Einstein's Cosmic Acceleration Observed:

By Tamara Homan

  
Dr. Alexei Filippenko of UC Berkeley answers questions after his MIRA Lecture in September 2001 the recently discovered Acceleration of the Universe.

As long as humankind has been walking around with these large brains capable of complex thought, we have been asking where the universe came from, and how it will end. Leave it to cosmologist Alex Filippenko, Ph.D., to answer those questions with a lucid humor and catchy examples. Voted the best teacher of the year by the students of the University of California Berkeley campus, he likens the expanding universe to an immense loaf of raisin bread—with the Milky Way and all other galaxies as the raisins. Then it becomes clear why more distant galaxies move away from us faster than closer galaxies. Because there's more dough between us, of course! As the dough rises and the distance from "here" to "there" doubles and then doubles again, we can only speculate how many toasters it would take to brown all of that bread. Pass the butter, please, Dr. F.

How far away is that 100-watt light bulb? That depends on how bright it looks, of course: brighter when it's closer, and fainter when it's not so close. If we know its absolute brightness (that it is a 100-watt bulb, not 25), we can calculate how far away it is based on how bright it looks to us (its apparent brightness). Much observational cosmology has involved the search for such "standard candles."

Dr. Filippenko and other researchers use their own astronomical "100-watt bulbs," for comparison: supernovae. Those immensely powerful objects come in handy, or at least type Ia's (which result when white dwarf stars explode), because we know about how bright they are. Comparing this known quantity in nearby galaxies to supernovae in more distant galaxies lets astronomers estimate how far away they are.
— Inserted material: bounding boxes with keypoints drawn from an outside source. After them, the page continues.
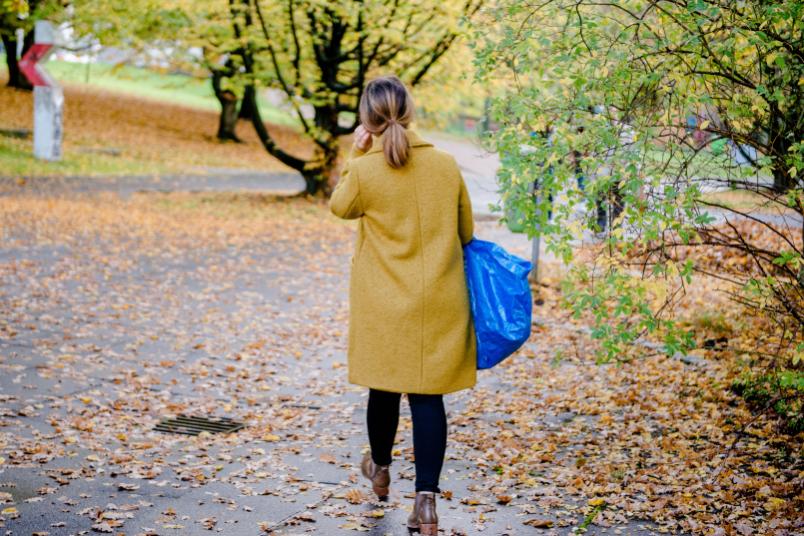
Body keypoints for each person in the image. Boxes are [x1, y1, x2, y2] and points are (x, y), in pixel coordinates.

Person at [329, 75, 476, 536]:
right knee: (429, 398)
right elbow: (466, 232)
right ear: (410, 112)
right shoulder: (447, 165)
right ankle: (426, 504)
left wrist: (358, 153)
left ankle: (380, 469)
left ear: (367, 120)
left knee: (384, 388)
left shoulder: (367, 170)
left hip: (386, 302)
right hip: (439, 299)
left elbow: (340, 206)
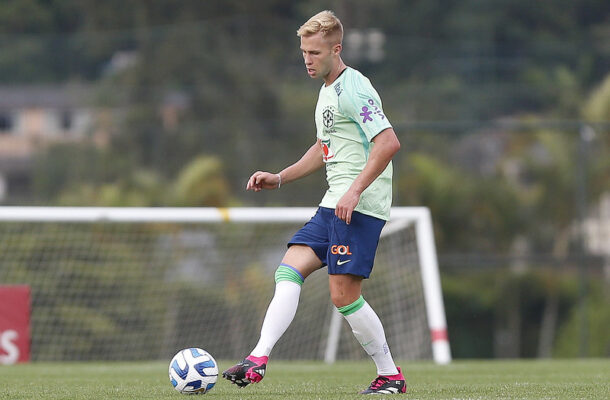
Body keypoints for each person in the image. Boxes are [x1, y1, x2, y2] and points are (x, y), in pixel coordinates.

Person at [222, 10, 405, 395]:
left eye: (315, 52)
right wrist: (281, 176)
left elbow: (387, 142)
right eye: (304, 51)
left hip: (357, 206)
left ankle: (389, 375)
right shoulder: (326, 91)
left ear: (336, 49)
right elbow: (325, 149)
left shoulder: (354, 87)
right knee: (289, 270)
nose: (308, 59)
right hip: (332, 204)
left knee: (343, 296)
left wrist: (354, 191)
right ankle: (258, 359)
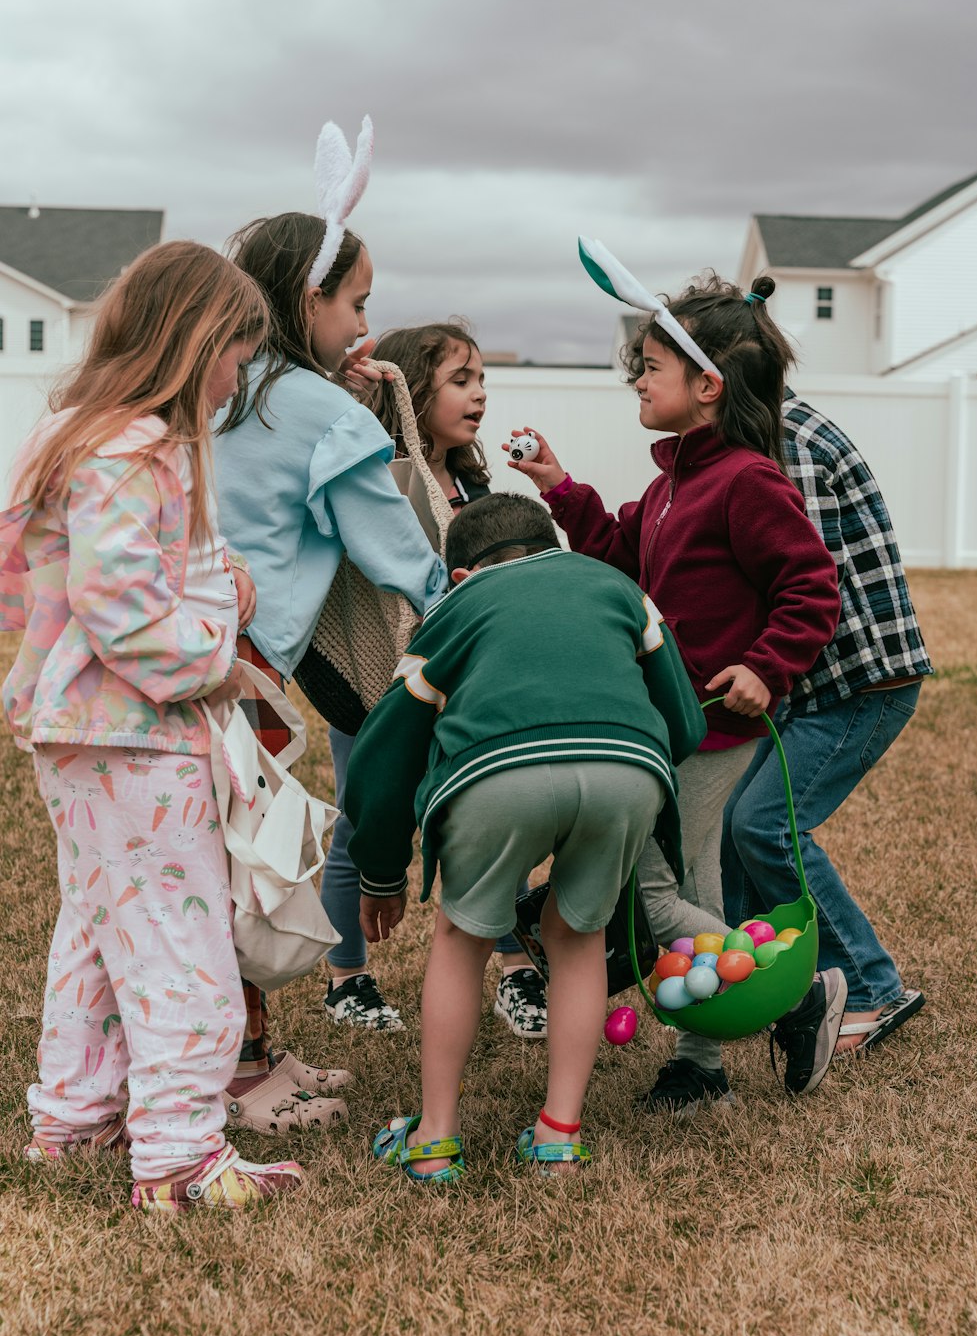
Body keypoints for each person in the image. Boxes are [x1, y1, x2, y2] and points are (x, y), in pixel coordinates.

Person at [0, 241, 303, 1210]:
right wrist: (218, 646)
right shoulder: (138, 449)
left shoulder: (82, 437)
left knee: (97, 925)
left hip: (85, 731)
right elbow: (122, 608)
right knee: (184, 941)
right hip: (138, 730)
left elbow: (45, 583)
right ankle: (176, 1153)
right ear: (196, 340)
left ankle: (76, 1113)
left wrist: (218, 585)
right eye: (234, 355)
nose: (235, 380)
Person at [508, 265, 846, 1112]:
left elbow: (811, 584)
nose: (636, 378)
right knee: (683, 891)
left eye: (650, 365)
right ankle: (705, 1058)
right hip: (667, 721)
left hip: (713, 729)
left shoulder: (745, 480)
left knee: (666, 893)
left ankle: (771, 1015)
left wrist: (766, 667)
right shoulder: (669, 487)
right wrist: (561, 489)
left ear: (707, 385)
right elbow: (624, 559)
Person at [343, 493, 707, 1181]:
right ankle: (558, 1136)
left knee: (462, 937)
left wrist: (382, 872)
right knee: (577, 938)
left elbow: (382, 755)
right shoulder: (619, 587)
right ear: (557, 546)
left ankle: (434, 1139)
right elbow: (685, 724)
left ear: (460, 575)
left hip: (494, 771)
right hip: (627, 767)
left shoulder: (452, 612)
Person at [213, 211, 448, 1071]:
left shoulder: (230, 386)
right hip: (248, 674)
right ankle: (237, 1065)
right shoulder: (315, 407)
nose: (364, 326)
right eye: (355, 302)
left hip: (189, 643)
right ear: (310, 298)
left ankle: (232, 1051)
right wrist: (454, 599)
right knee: (237, 867)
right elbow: (390, 542)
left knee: (200, 856)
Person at [329, 320, 549, 1040]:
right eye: (461, 380)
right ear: (411, 388)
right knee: (362, 818)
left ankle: (519, 970)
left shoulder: (475, 482)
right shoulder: (378, 476)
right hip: (381, 680)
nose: (479, 394)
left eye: (482, 379)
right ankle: (347, 975)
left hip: (469, 682)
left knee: (493, 814)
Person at [722, 389, 931, 1062]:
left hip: (860, 682)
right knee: (733, 819)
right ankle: (773, 981)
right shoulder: (764, 435)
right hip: (818, 683)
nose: (640, 381)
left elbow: (799, 575)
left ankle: (875, 983)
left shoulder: (786, 445)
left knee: (765, 823)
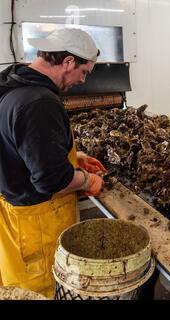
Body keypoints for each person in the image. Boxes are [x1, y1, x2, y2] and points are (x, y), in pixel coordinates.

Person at [0, 28, 106, 298]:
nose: (82, 81)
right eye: (84, 72)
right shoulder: (39, 102)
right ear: (68, 62)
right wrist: (86, 180)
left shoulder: (12, 84)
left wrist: (71, 156)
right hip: (37, 226)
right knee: (43, 288)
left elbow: (18, 146)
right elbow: (52, 181)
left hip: (15, 215)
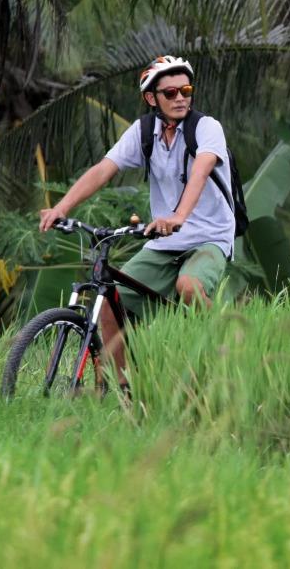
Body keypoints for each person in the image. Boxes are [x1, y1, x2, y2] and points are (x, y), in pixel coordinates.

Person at [38, 55, 234, 377]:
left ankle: (229, 343)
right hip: (164, 240)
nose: (180, 98)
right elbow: (103, 170)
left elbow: (200, 172)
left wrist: (178, 216)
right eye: (170, 93)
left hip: (209, 237)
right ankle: (125, 388)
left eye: (185, 90)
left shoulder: (206, 128)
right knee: (110, 303)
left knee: (188, 286)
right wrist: (61, 207)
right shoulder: (144, 131)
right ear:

This research points to a unexpected conclusion: that the rate of expansion of the universe is actually accelerating. This acceleration, originally predicted by Albert Einstein nearly a century ago (and later recanted by him) must be caused by a previously unknown energy, originating in the interstellar vacuum, which is causing the acceleration. So startling is this finding, and so difficult to explain with our present understanding of physics, that Science magazine deemed it the scientific breakthrough of 1998.